The Jews are not only a people of the book; they are a people of the calendar. When I explain this to those who are on a journey to Judaism, that each month of the Jewish year has either a commemoration or celebration (sans Cheshvan), I always receive looks of amazement. Yes, we will always find an occasion to laugh or to cry. When looking at the Jewish summer in conjunction with where and what we do as Jews, there is a bit of a contradiction.
For the next two months, we only are given fast days. The 17th day of Tammuz and the 9th of Av, commemorating the siege of Jerusalem and eventually the destruction of the Temples, which we continue to ritualize today.

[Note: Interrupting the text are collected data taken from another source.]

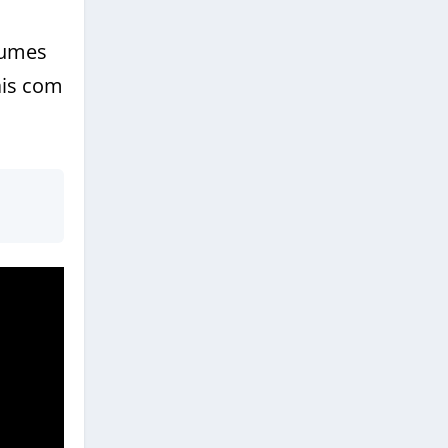
olumes
ais com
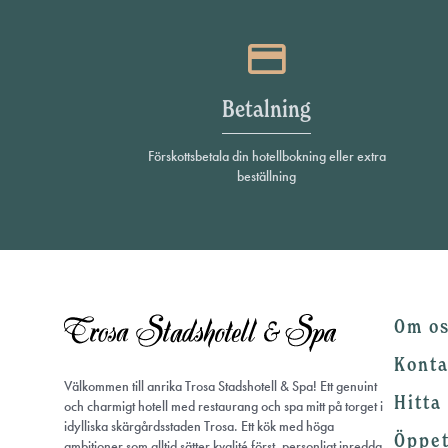
Betalning
Förskottsbetala din hotellbokning eller extra
beställning
Om o
Konta
Välkommen till anrika Trosa Stadshotell & Spa! Ett genuint
Hitta 
och charmigt hotell med restaurang och spa mitt på torget i
idylliska skärgårdsstaden Trosa. Ett kök med höga
Öppet
ambitioner som alltid sätter kvalité först, personligt inredda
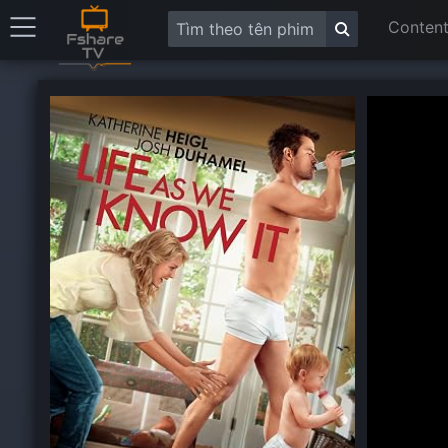
Content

And yet, where are we when we mark these moments? At summer camps, family vacations, and gathering with family we have not seen throughout the year.
So this summer, let us find meaning in Jewish summer.

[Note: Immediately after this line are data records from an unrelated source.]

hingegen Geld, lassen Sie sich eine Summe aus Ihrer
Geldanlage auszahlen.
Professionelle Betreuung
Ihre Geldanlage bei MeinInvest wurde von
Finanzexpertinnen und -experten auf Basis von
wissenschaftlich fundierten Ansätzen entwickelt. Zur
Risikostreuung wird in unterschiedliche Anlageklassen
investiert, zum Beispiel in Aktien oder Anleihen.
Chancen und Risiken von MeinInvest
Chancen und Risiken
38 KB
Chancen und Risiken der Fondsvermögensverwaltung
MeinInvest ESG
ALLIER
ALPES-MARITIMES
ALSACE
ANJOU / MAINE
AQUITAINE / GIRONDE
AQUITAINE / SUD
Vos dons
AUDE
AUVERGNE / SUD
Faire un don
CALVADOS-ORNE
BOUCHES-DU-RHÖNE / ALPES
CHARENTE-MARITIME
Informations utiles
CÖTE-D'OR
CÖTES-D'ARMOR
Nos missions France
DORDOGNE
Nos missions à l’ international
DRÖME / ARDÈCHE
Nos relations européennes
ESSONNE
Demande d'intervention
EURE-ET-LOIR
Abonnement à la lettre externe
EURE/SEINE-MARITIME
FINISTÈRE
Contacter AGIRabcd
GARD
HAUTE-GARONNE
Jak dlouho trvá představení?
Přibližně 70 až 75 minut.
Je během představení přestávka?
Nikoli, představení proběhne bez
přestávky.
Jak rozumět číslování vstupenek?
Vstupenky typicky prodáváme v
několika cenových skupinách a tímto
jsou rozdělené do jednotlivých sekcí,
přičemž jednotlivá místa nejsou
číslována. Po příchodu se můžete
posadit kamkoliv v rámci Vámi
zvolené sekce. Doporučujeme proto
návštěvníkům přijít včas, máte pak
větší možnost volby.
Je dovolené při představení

Several rituals are recorded in Jewish history to mark the summer solstice, which represent an awakening and the triumph of light over dark.
The midrash teaches: When the elders were appointed, all Israel lit candles for them and rejoiced in them. Miriam saw the candles burning and said to Tziporah: “What is going on with these candles?”

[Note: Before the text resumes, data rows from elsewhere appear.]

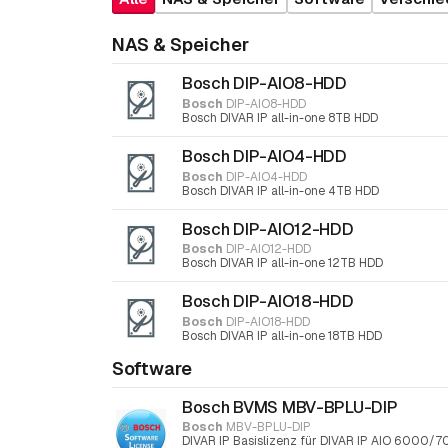
NAS & Speicher
Bosch DIP-AIO8-HDD
Bosch
DIP-AIO8-HDD
Bosch DIVAR IP all-in-one 8TB HDD
Bosch DIP-AIO4-HDD
Bosch
DIP-AIO4-HDD
Bosch DIVAR IP all-in-one 4TB HDD
Bosch DIP-AIO12-HDD
Bosch
DIP-AIO12-HDD
Bosch DIVAR IP all-in-one 12TB HDD
Bosch DIP-AIO18-HDD
Bosch
DIP-AIO18-HDD
Bosch DIVAR IP all-in-one 18TB HDD
Software
Bosch BVMS MBV-BPLU-DIP
Bosch
MBV-BPLU-DIP
DIVAR IP Basislizenz für DIVAR IP AIO 6000/70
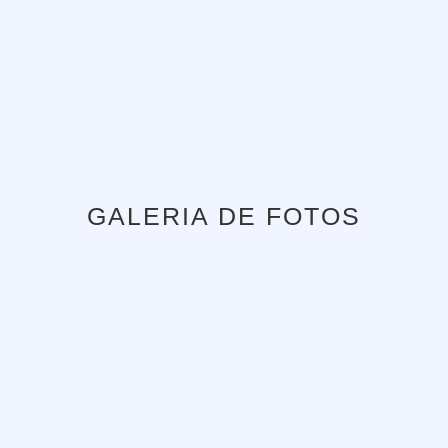
GALERIA DE FOTOS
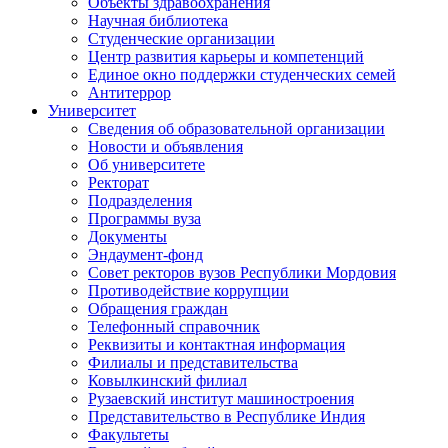
Объекты здравоохранения
Научная библиотека
Студенческие организации
Центр развития карьеры и компетенций
Единое окно поддержки студенческих семей
Антитеррор
Университет
Сведения об образовательной организации
Новости и объявления
Об университете
Ректорат
Подразделения
Программы вуза
Документы
Эндаумент-фонд
Совет ректоров вузов Республики Мордовия
Противодействие коррупции
Обращения граждан
Телефонный справочник
Реквизиты и контактная информация
Филиалы и представительства
Ковылкинский филиал
Рузаевский институт машиностроения
Представительство в Республике Индия
Факультеты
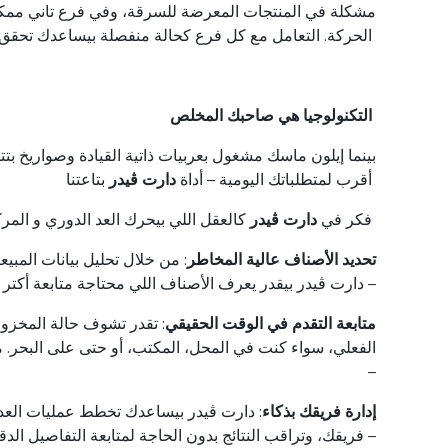
مشكلة
في
المنتجات
المعرضة
للسرقة
،
وفي
فرع
تاني
ممك
الحركة
.
التعامل
مع
كل
فرع
كحالة
منفصلة
بيساعدك
تحقق
التكنولوجيا
هي
صاحبك
المخلص
.بينما
إيلون
ماسك
مشغول
بعربيات
ذاتية
القيادة
وصواريخ
بت
أقرب
لمتطلباتك
اليومية
–
أداة
دارت ڤيدر
بتاعتنا
:فكر
في
دارت
ڤيدر
كالعقل
اللي
بيحرك
العد
الدوري و المر
.تحديد
الأصناف
عالية
المخاطر
:
من
خلال
تحليل
بيانات
المبيع
–
دارت
ڤيدر
بيقدر
يعرف
الأصناف
اللي
محتاجة
متابعة
أكتر
.متابعة
التقدم
في
الوقت
الحقيقي
:
تقدر
تشوف
حالة
المخزو
الفعلي
،
سواء
كنت
في
المحل
،
المكتب
،
أو
حتى
على
البحر
.
م
–
.إدارة
فريقك
بذكاء
:
دارت
ڤيدر
بيساعدك
تخطط
عمليات
العد
–
فريقك
،
وتراقب
النتائج
بدون
الحاجة
لمتابعة
التفاصيل
الدق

Perhaps the Rabbis anticipated the week that was: The end of school, families gathering together to celebrate students, teachers, and the wisdom that our elders have transmitted to our young. As the day grows to its longest length, may we continue to enlighten each other. Take in the physical light, and spread its spiritual strength. For when we return to our communities, know that this light will guide us in the year ahead.